If you share a mortgage, car loan, or credit card with someone, then they will be responsible for the remaining payments if you die. Or, if someone acted as surety or surety for your debt, then they will generally be legally liable for it after your death. This applies to medical debt, personal loans and credit cards.
Before asking someone to sign or guarantee your debt, always consider how it will affect them in the worst case scenario, such as if you die before the debt is paid off in full. Is your guarantor or guarantor financially strong enough to take on your obligations without seriously impacting your quality of life? Do you have other financial safety nets that can help your co-borrower if you can no longer make payments?
Get a life insurance policy
A life insurance policy is designed to provide financial assistance to your loved ones when you die. How will life insurance protect your loved ones when it comes to your debts?
- final expenses. Life insurance can cover your funeral expenses and other final expenses, which can prevent your family from taking on additional debt.
- Substantial payout. An insurance policy will bring financial benefits to your family. If the life insurance benefit is high enough, the family can use the money to pay off the mortgage or any other loans they are involved in.

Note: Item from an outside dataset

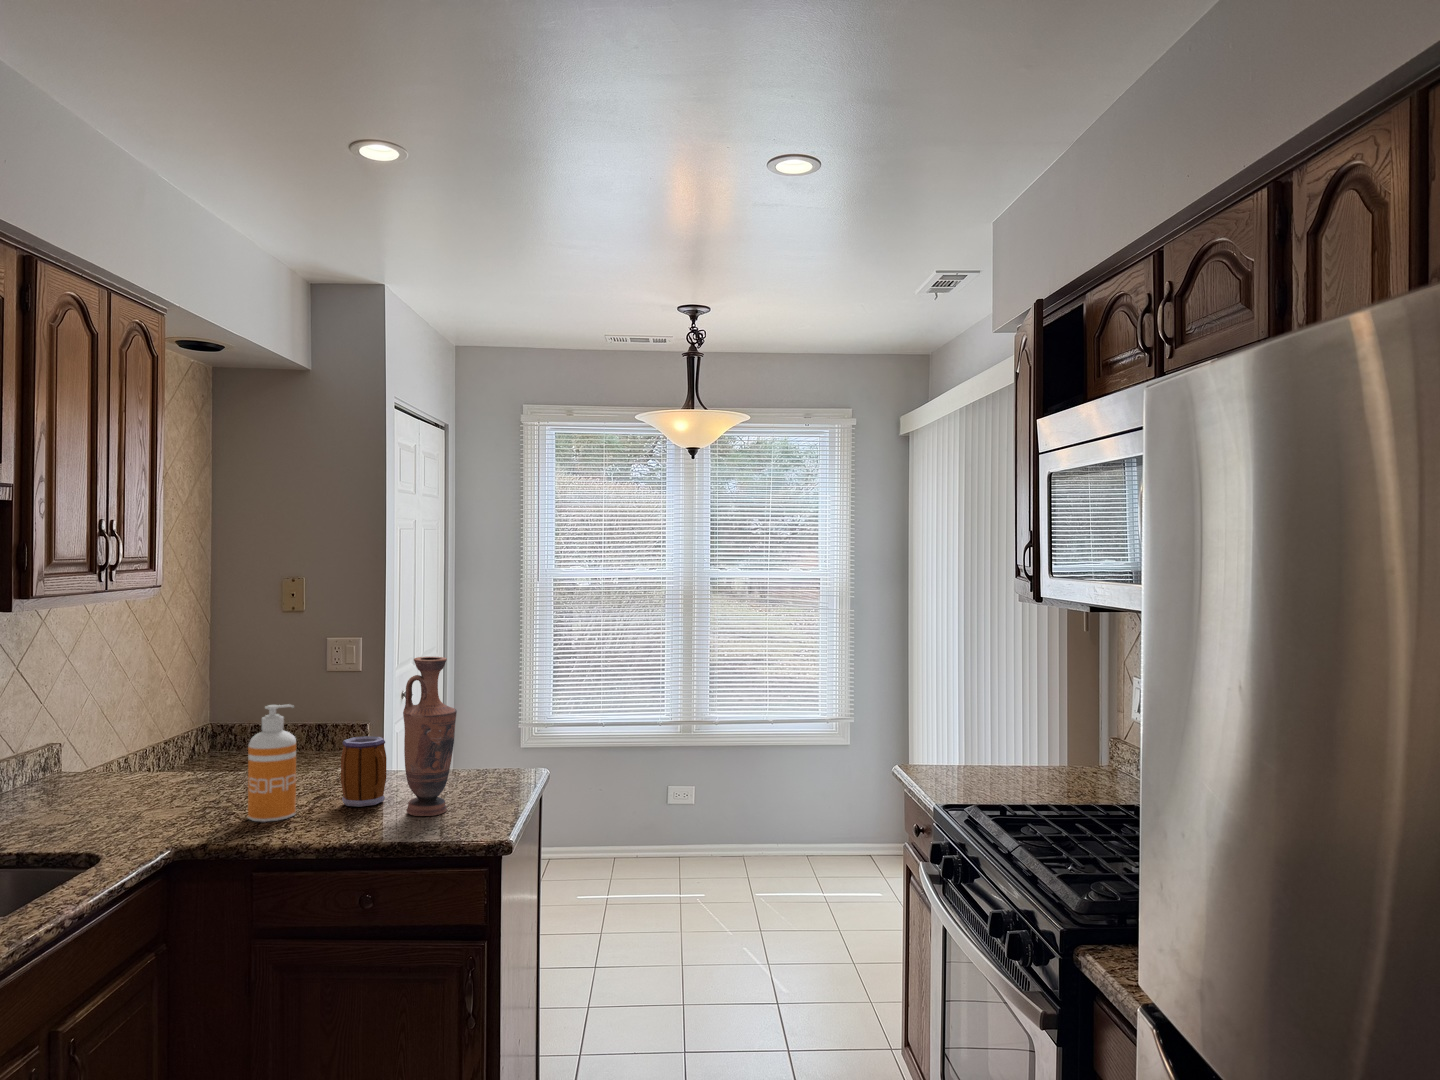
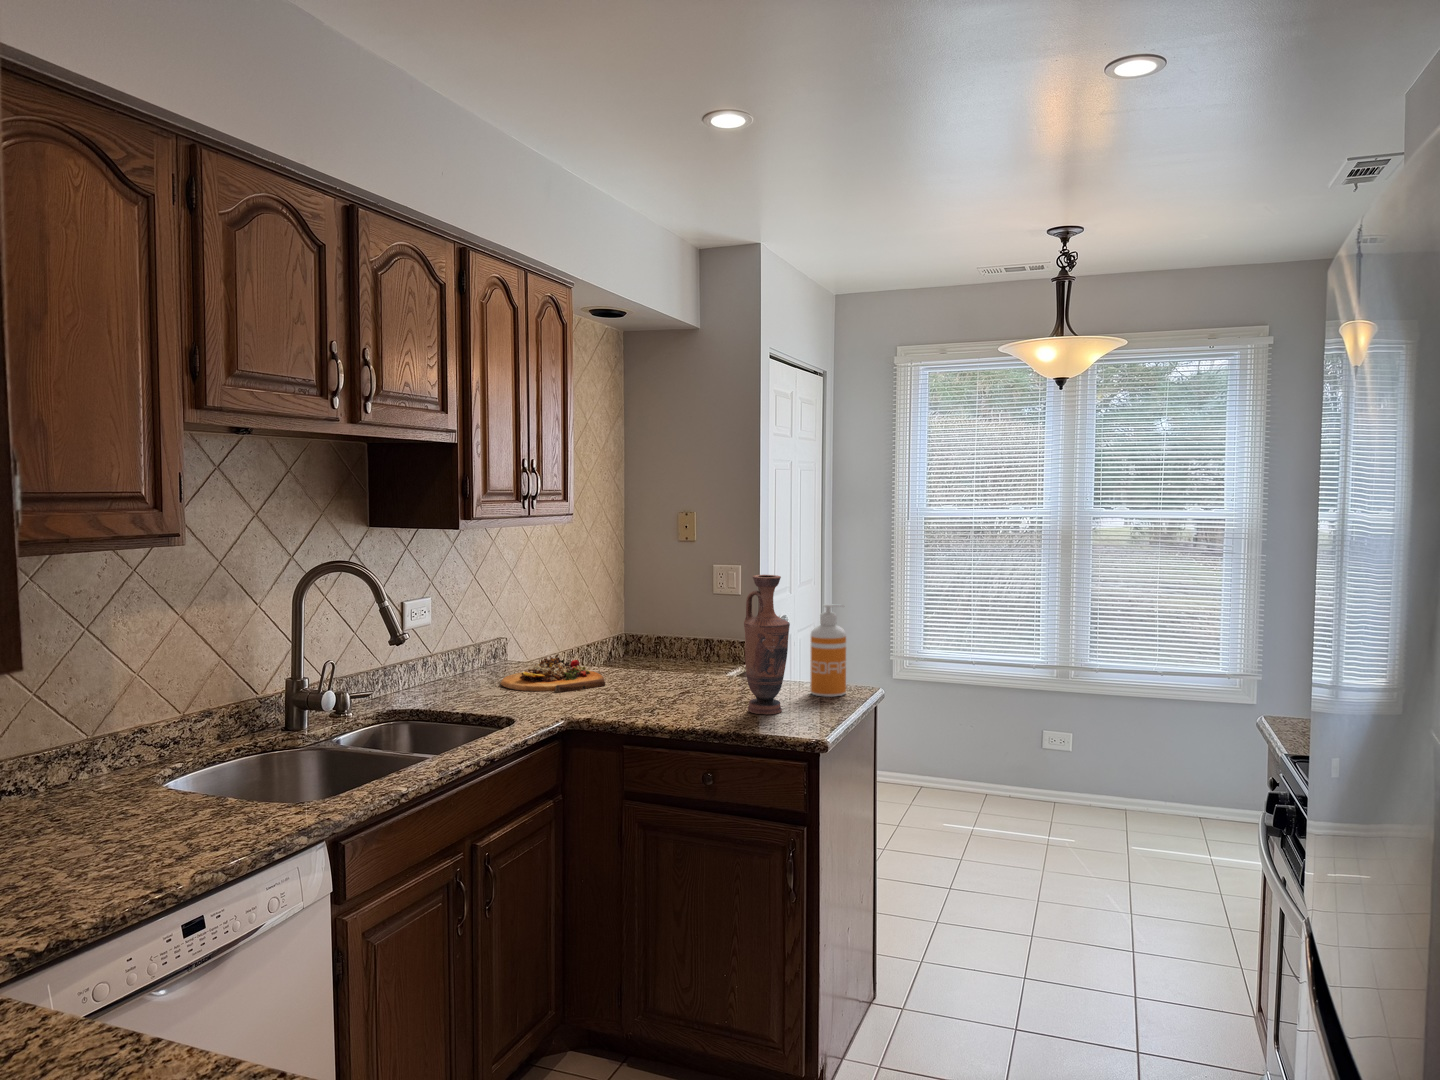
soap dispenser: present [248,704,296,822] -> present [810,604,846,697]
mug: present [341,736,386,807] -> none [698,644,735,703]
cutting board: none [61,765,213,812] -> present [500,658,605,693]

- Released from creditors. In most cases, you don’t have to worry about collectors coming to collect your life insurance.
You can learn more by reading our introductory guide to how life insurance works.
Final Thoughts
While this may be a worrying topic for some, it is important that you take some time to work through the discomfort, think about your current debt burden, and think about what will happen to that debt when you die.
Your family may not necessarily inherit your debt, but it can be confusing if assets (such as a house or car) need to be sold to pay off your creditors. You will want to take some precautions while you are still alive to protect your loved ones in the event of your untimely death. They will be grateful to you.